▶

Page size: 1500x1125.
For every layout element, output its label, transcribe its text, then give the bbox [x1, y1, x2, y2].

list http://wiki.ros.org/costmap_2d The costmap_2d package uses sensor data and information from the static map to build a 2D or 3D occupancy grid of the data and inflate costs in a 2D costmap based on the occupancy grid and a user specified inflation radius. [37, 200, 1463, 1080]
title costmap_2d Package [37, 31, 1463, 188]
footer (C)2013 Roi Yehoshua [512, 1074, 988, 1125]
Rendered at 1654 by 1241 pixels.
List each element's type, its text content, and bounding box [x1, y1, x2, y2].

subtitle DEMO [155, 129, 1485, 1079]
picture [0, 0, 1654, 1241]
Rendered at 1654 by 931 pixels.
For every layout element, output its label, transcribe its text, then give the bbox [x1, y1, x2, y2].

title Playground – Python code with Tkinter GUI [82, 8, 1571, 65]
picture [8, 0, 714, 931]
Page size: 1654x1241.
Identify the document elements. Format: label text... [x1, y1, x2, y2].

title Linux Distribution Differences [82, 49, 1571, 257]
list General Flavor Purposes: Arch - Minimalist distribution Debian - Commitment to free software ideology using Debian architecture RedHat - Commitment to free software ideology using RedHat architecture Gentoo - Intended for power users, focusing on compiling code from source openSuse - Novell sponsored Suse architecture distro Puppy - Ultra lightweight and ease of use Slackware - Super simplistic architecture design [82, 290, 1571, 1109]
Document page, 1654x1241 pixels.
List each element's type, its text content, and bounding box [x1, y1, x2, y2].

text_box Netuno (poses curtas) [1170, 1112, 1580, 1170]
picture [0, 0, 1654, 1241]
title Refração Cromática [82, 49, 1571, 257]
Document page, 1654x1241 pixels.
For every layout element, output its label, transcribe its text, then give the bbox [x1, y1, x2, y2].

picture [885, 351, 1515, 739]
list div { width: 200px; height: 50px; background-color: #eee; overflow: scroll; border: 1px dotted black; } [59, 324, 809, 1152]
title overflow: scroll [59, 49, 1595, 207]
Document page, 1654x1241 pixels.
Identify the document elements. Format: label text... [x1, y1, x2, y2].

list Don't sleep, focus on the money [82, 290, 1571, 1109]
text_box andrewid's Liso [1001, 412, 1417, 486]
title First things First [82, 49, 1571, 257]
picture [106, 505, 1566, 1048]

◀

• _Do this_: Reproduce the rows above word for word, including every line in each of them.

• _Solved problem_:
Page size: 1500x1125.
For every layout element, output its label, transcribe its text, then give the bbox [x1, y1, x2, y2].

list http://wiki.ros.org/costmap_2d The costmap_2d package uses sensor data and information from the static map to build a 2D or 3D occupancy grid of the data and inflate costs in a 2D costmap based on the occupancy grid and a user specified inflation radius. [37, 200, 1463, 1080]
title costmap_2d Package [37, 31, 1463, 188]
footer (C)2013 Roi Yehoshua [512, 1074, 988, 1125]
Rendered at 1654 by 1241 pixels.
List each element's type, its text content, and bounding box [x1, y1, x2, y2].

subtitle DEMO [155, 129, 1485, 1079]
picture [0, 0, 1654, 1241]
Rendered at 1654 by 931 pixels.
For every layout element, output its label, transcribe its text, then give the bbox [x1, y1, x2, y2].

title Playground – Python code with Tkinter GUI [82, 8, 1571, 65]
picture [8, 0, 714, 931]
Page size: 1654x1241.
Identify the document elements. Format: label text... [x1, y1, x2, y2].

title Linux Distribution Differences [82, 49, 1571, 257]
list General Flavor Purposes: Arch - Minimalist distribution Debian - Commitment to free software ideology using Debian architecture RedHat - Commitment to free software ideology using RedHat architecture Gentoo - Intended for power users, focusing on compiling code from source openSuse - Novell sponsored Suse architecture distro Puppy - Ultra lightweight and ease of use Slackware - Super simplistic architecture design [82, 290, 1571, 1109]
Document page, 1654x1241 pixels.
List each element's type, its text content, and bounding box [x1, y1, x2, y2].

text_box Netuno (poses curtas) [1170, 1112, 1580, 1170]
picture [0, 0, 1654, 1241]
title Refração Cromática [82, 49, 1571, 257]
Document page, 1654x1241 pixels.
For every layout element, output its label, transcribe its text, then give the bbox [x1, y1, x2, y2].

picture [885, 351, 1515, 739]
list div { width: 200px; height: 50px; background-color: #eee; overflow: scroll; border: 1px dotted black; } [59, 324, 809, 1152]
title overflow: scroll [59, 49, 1595, 207]
Document page, 1654x1241 pixels.
Identify the document elements. Format: label text... [x1, y1, x2, y2].

list Don't sleep, focus on the money [82, 290, 1571, 1109]
text_box andrewid's Liso [1001, 412, 1417, 486]
title First things First [82, 49, 1571, 257]
picture [106, 505, 1566, 1048]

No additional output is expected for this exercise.